Comparison
Batch API vs Inference
Batch API and Inference are both common AI/LLM terms but cover different ideas. Here is a quick side-by-side.
When you would reach for Batch API
Any time the work is bulk, async, and not user-facing — embedding pipelines, evals, synthetic data, batch labeling.
Generating embeddings for 10M support tickets via OpenAI Batch: $0.05 / 1M tokens instead of $0.10, completed overnight.
When you would reach for Inference
Inference comes up when the question is fundamentally about inference.
A ChatGPT response: one inference call per turn.
Frequently asked
What is the difference between Batch API and Inference?

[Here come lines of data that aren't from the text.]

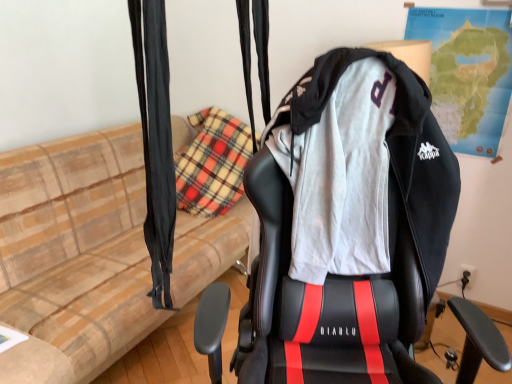
Question: Is the position of black leather gaming chair at center more distant than that of beige plaid couch at left?

Choices:
 (A) yes
 (B) no

Answer: (B)

Question: From a real-world perspective, does black leather gaming chair at center stand above beige plaid couch at left?

Choices:
 (A) yes
 (B) no

Answer: (A)

Question: Is black leather gaming chair at center taller than beige plaid couch at left?

Choices:
 (A) no
 (B) yes

Answer: (B)

Question: Is there a large distance between black leather gaming chair at center and beige plaid couch at left?

Choices:
 (A) yes
 (B) no

Answer: (A)

Question: From the image's perspective, is black leather gaming chair at center located beneath beige plaid couch at left?

Choices:
 (A) no
 (B) yes

Answer: (B)

Question: Is paper map at upper right in front of or behind beige plaid couch at left in the image?

Choices:
 (A) behind
 (B) front

Answer: (A)

Question: Considering the positions of paper map at upper right and beige plaid couch at left in the image, is paper map at upper right taller or shorter than beige plaid couch at left?

Choices:
 (A) short
 (B) tall

Answer: (A)

Question: Is paper map at upper right wider or thinner than beige plaid couch at left?

Choices:
 (A) thin
 (B) wide

Answer: (A)

Question: From a real-world perspective, is paper map at upper right above or below beige plaid couch at left?

Choices:
 (A) above
 (B) below

Answer: (A)

Question: In terms of height, does beige plaid couch at left look taller or shorter compared to paper map at upper right?

Choices:
 (A) tall
 (B) short

Answer: (A)

Question: Is beige plaid couch at left spatially inside paper map at upper right, or outside of it?

Choices:
 (A) outside
 (B) inside

Answer: (A)

Question: In the image, is beige plaid couch at left on the left side or the right side of paper map at upper right?

Choices:
 (A) left
 (B) right

Answer: (A)

Question: From a real-world perspective, is beige plaid couch at left physically located above or below paper map at upper right?

Choices:
 (A) above
 (B) below

Answer: (B)

Question: From a real-world perspective, is black leather gaming chair at center above or below black fabric curtain at left?

Choices:
 (A) above
 (B) below

Answer: (B)

Question: From the image's perspective, is black leather gaming chair at center positioned above or below black fabric curtain at left?

Choices:
 (A) above
 (B) below

Answer: (B)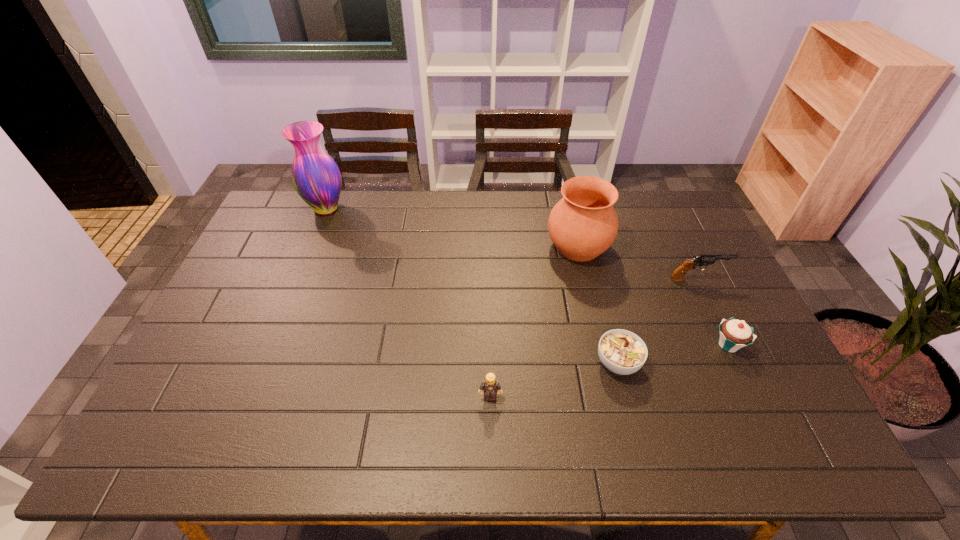
This screenshot has height=540, width=960. In order to click on free space that satisfies the following two spatial constraints: 1. along the barrel of the gun; 2. on the front side of the shortest object in this screenshot , I will do `click(737, 363)`.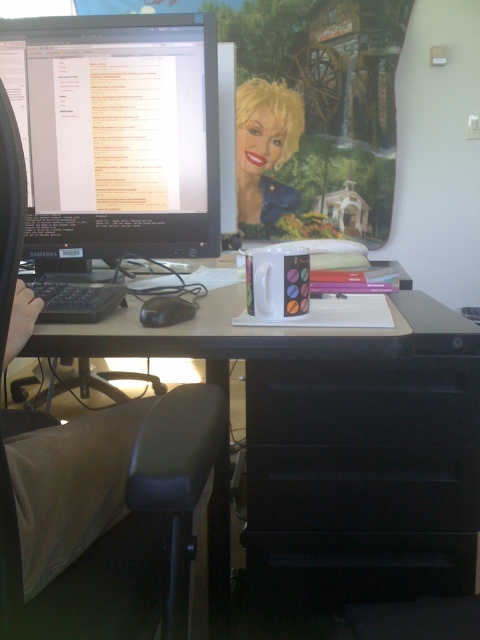
Is black matte file cabinet at lower right further to camera compared to black plastic keyboard at left?

No, black matte file cabinet at lower right is in front of black plastic keyboard at left.

You are a GUI agent. You are given a task and a screenshot of the screen. Output one action in this format:
    pyautogui.click(x=<x>, y=<y>)
    Task: Click on the black matte file cabinet at lower right
    This screenshot has height=640, width=480.
    Given the screenshot: What is the action you would take?
    pyautogui.click(x=367, y=467)

Between black glossy monitor at upper left and matte plastic mug at center, which one has more height?

Standing taller between the two is matte plastic mug at center.

Who is more distant from viewer, [79,253] or [248,108]?

The point [248,108] is behind.

Where is `black glossy monitor at upper left`? Image resolution: width=480 pixels, height=640 pixels. black glossy monitor at upper left is located at coordinates (117, 134).

Does matte plastic mug at center have a larger size compared to black plastic keyboard at left?

Yes.

Is matte plastic mug at center closer to the viewer compared to black plastic keyboard at left?

No.

Describe the element at coordinates (264, 148) in the screenshot. I see `matte plastic mug at center` at that location.

Where is `matte plastic mug at center`? This screenshot has width=480, height=640. matte plastic mug at center is located at coordinates pyautogui.click(x=264, y=148).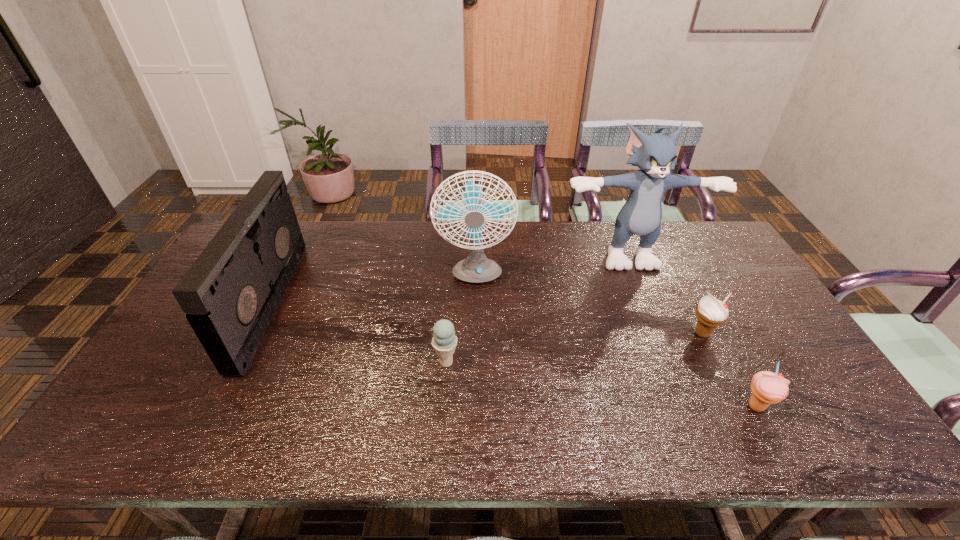
Identify the location of vacant space at the far edge of the desktop. (519, 234).

Where is `vacant region at the near edge`? vacant region at the near edge is located at coordinates (408, 416).

Image resolution: width=960 pixels, height=540 pixels. Find the location of `free region at the left edge`. free region at the left edge is located at coordinates (156, 383).

I want to click on empty space between the fourth shortest object and the cat, so click(x=447, y=276).

Locate an element on the screen. free area in between the leftmost icecream and the farthest icecream is located at coordinates (574, 348).

In order to click on free spot between the nearest object and the fan in this screenshot , I will do `click(615, 342)`.

Identify the location of vacant area that lies between the farthest icecream and the fan. (588, 306).

Identify the location of vacant space that is in between the cat and the farthest icecream. (663, 292).

You are a GUI agent. You are given a task and a screenshot of the screen. Output one action in this format:
    pyautogui.click(x=<x>, y=<y>)
    Task: Click on the unoccupied position between the fan and the third tallest object
    The width and height of the screenshot is (960, 540).
    Given the screenshot: What is the action you would take?
    pyautogui.click(x=372, y=291)

Find the location of `unoccupied position between the second farthest icecream and the fourth shortest object`. unoccupied position between the second farthest icecream and the fourth shortest object is located at coordinates (358, 333).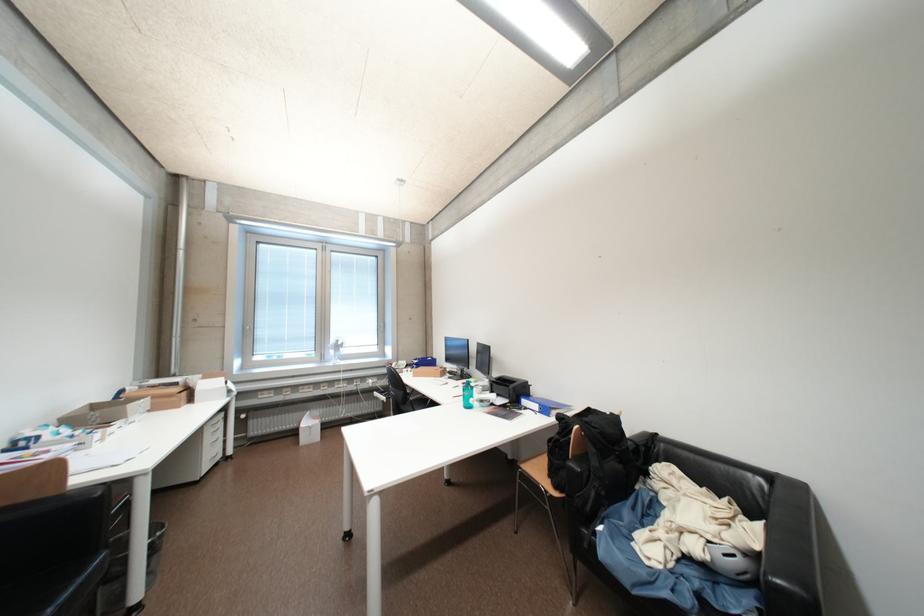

Batch API: Batch APIs (OpenAI, Anthropic) accept up to 50K LLM requests in a single submission, run them asynchronously over hours, and return results at ~50% of the synchronous price. The cheap option for bulk processing. Inference: Inference is what happens when you actually run a trained model on new input. For LLMs that means generating tokens one at a time, with sampling and a KV cache.
When should I use Batch API vs Inference?
Any time the work is bulk, async, and not user-facing — embedding pipelines, evals, synthetic data, batch labeling. Inference applies when you are focused on inference.
Are Batch API and Inference the same thing?
No. Batch API is inference; Inference is inference. They are related but address different parts of the AI stack.